- DIRECTIONS -
Pick every line from the data below that contains the string "down" and copy it.

- PROVIDED ENTRIES -
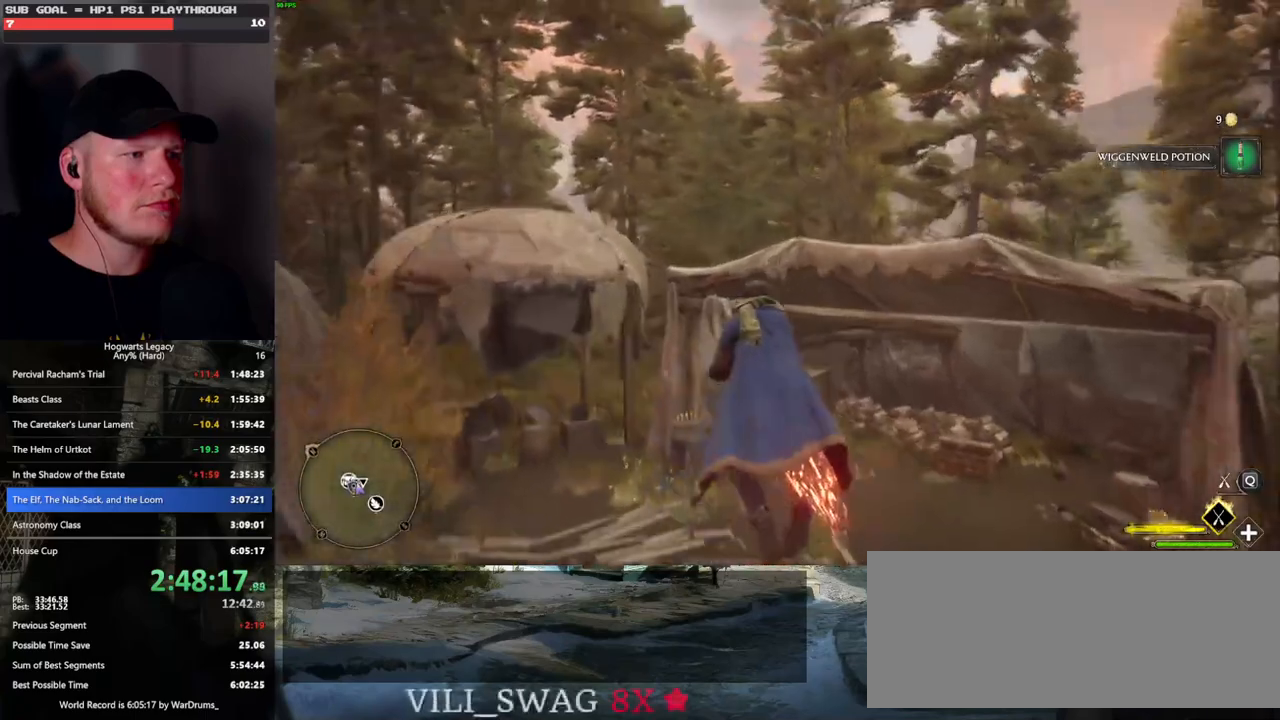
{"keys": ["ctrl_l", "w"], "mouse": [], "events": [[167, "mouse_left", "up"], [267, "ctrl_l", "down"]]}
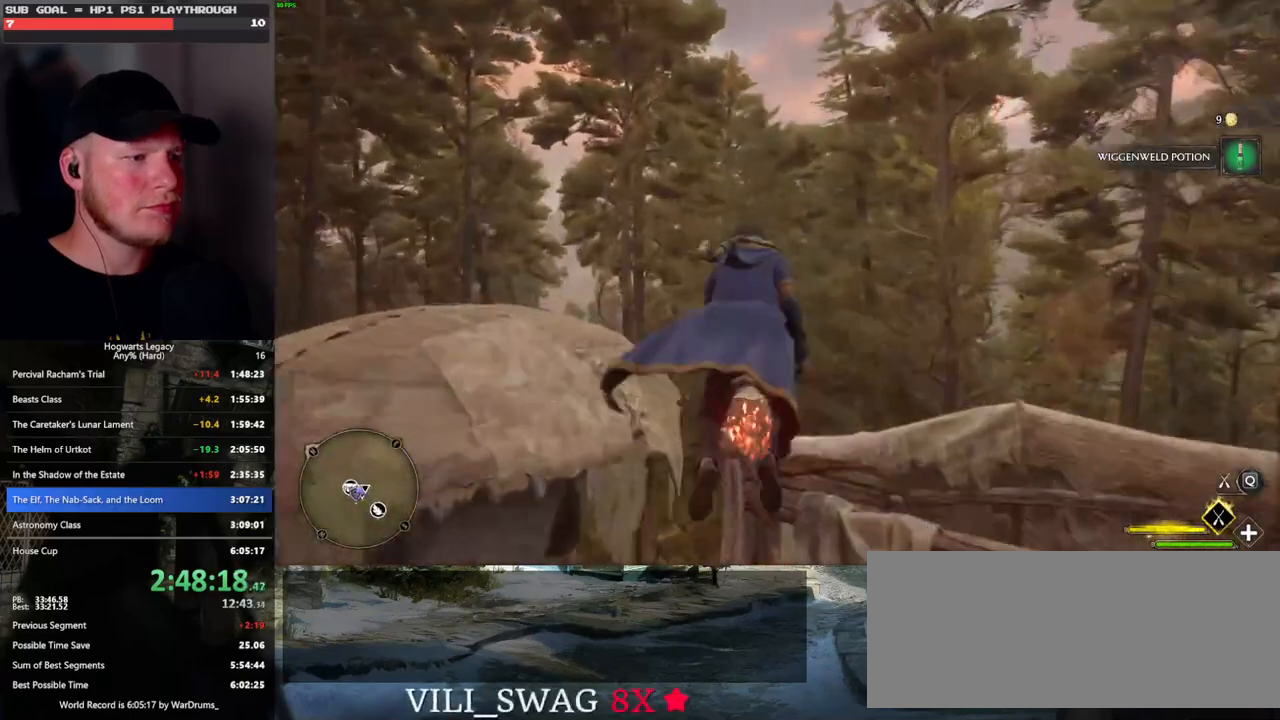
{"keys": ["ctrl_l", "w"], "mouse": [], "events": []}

...

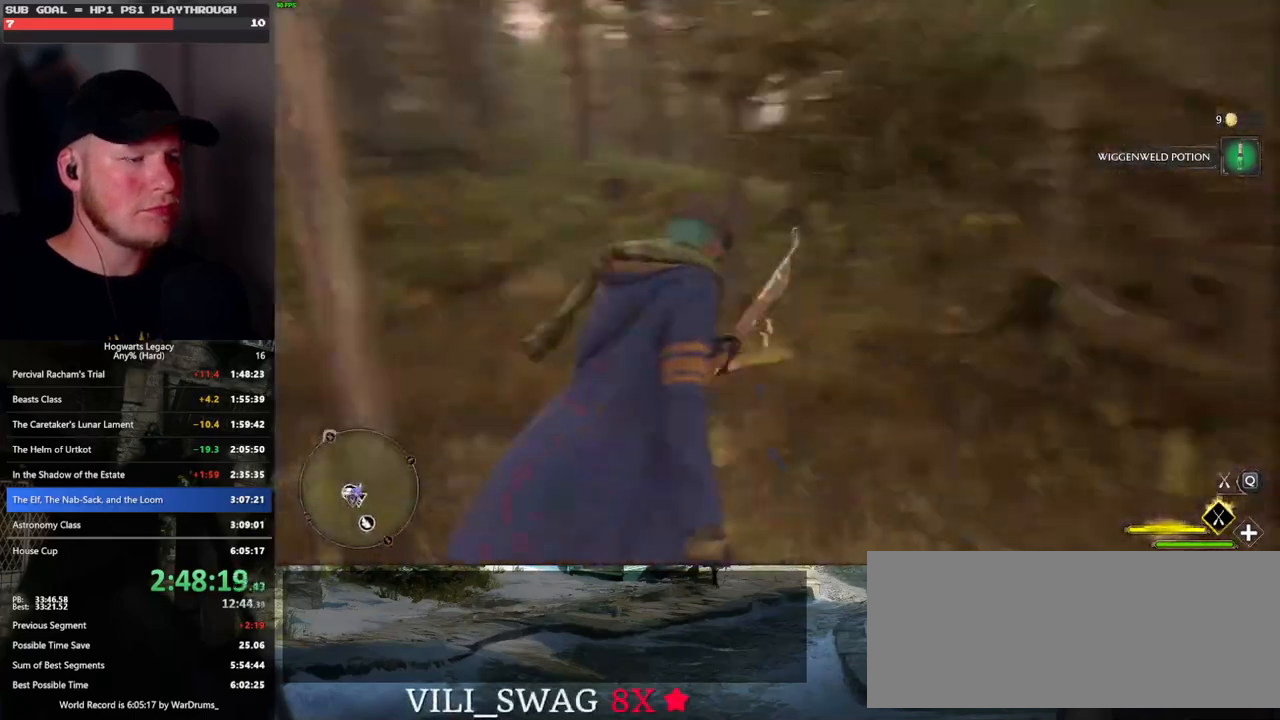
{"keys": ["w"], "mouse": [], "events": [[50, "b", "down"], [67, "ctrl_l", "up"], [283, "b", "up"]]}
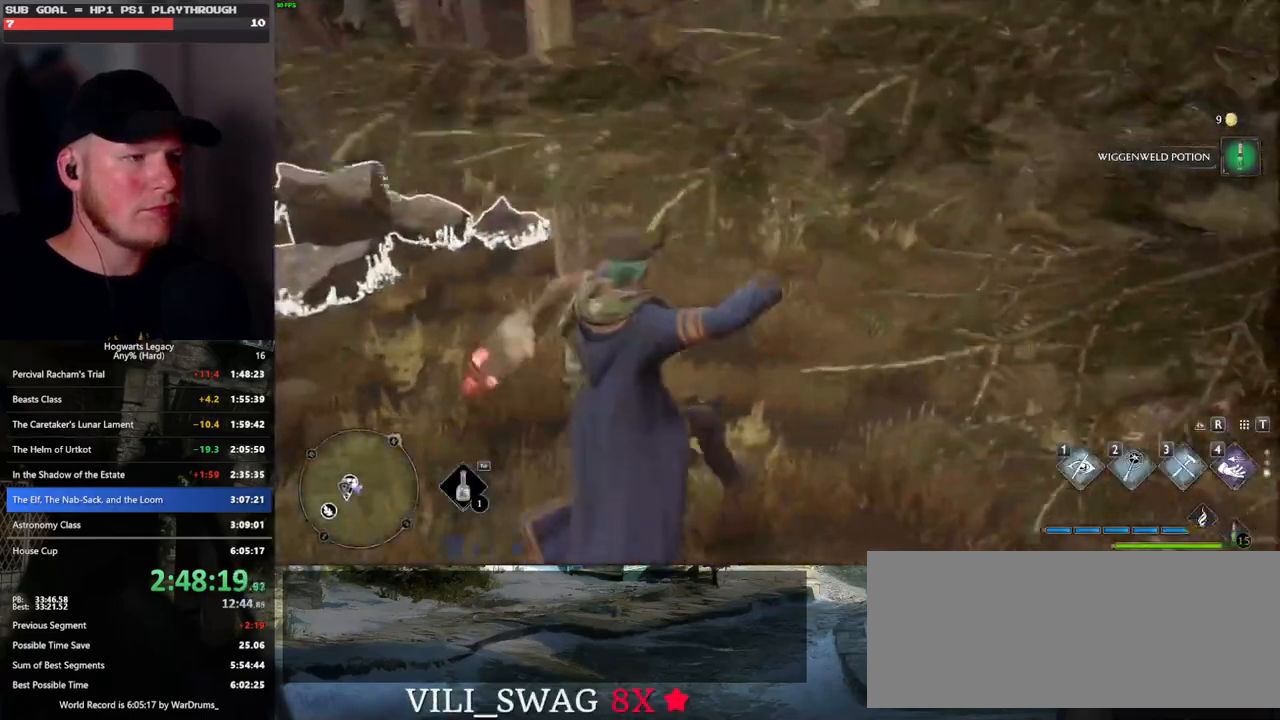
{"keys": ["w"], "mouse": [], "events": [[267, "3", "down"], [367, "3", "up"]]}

- EXERCISE SOLUTION -
{"keys": ["ctrl_l", "w"], "mouse": [], "events": [[167, "mouse_left", "up"], [267, "ctrl_l", "down"]]}
{"keys": ["w"], "mouse": [], "events": [[50, "b", "down"], [67, "ctrl_l", "up"], [283, "b", "up"]]}
{"keys": ["w"], "mouse": [], "events": [[267, "3", "down"], [367, "3", "up"]]}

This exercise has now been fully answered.